Noch ein gängiger Romantizismus: Künstlertum und Trunksucht schließen einander weder ein noch aus. Alle Spekulationen um den rauschhaften Schaffensprozess sind billig und spiegeln lediglich ein lange überholtes und laienhaftes Bild vom Künstler wieder. Der psychischen Realität kam vielleicht Peter Buchka letztes Jahr in der Süddeutschen Zeitung näher: "Der gemeine Trinker", schreibt er, "will nur vergessen, bestenfalls die Alltagsniederlagen in alkoholvernebelte Scheinsiege verwandeln. Der Künstler dagegen steigert noch, was der andere verdrängt: seine Schmerzen werden bis zur Unerträglichkeit intensiviert; soweit, bis von den Gestalten des Traums alles Menschenähnliche abfällt, bis die Fratzen zum Vorschein kommen und die Wahrheit über den Menschen sagen."
Ich weiß nicht, ob man so auch über Mewius sprechen könnte. Denn seine Kunst ist doch großenteils versöhnlich, vom Lorcher Muhkalb einmal abgesehen. Nun gut.
„Ich bin und bleib nur ich“
Dass Menschen die Kunst von Heinz Mewius mögen, weil ihnen alles andere zu kompliziert ist, oder weil sie sich bisweilen einfach ausruhen wollen, sei ihnen unbenommen. Das ist Mewius auch egal. "Was ich mach, mach ich. Ob es gut ist, weiß ich nicht. Ich bin und bleib nur ich und kein anderer", steht irgendwo von ihm geschrieben. Nichtsdestotrotz, auch das sagt er in einem Interview, möchte er noch zu Lebzeiten berühmt werden.
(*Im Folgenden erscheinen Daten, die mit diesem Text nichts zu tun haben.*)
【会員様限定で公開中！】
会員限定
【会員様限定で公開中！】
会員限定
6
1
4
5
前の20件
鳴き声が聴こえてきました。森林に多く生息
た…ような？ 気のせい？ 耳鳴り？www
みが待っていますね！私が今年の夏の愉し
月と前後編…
Das Ziel hat er, oder besser: haben andere für ihn erreicht. "Mir kennt jeder Deutsche", wird er zitiert. Der Kontakt zur Kunstwelt, zu Interessierten, Liebhabern, Sammlern, Galeristen, den Medien, dieser Kontakt wird für ihn aber von anderen hergestellt, ist ein vermittelter, kein direkter Kontakt, wird organisiert von keineswegs naiven Menschen, sondern von Profis. Da geht es Mewius nicht anders als vielen anderen Künstlern. Gott sei Dank, denn die Selbstvermarktung führt häufig zu den absonderlichsten Blüten, die kann es nicht sein.
Einer Vermittlungsarbeit ist also auch diese Ausstellung zu verdanken, und so kommen wir am Schluss wieder auf die Ausgangsfrage zurück: Heinz Mewius ein weiteres Mal als Medienphänomen.
Aber Kunst, die nicht wahrgenommen wird, denen nicht notfalls jemand zur Wahrnehmung verhilft, existiert nicht. Und das wäre schade.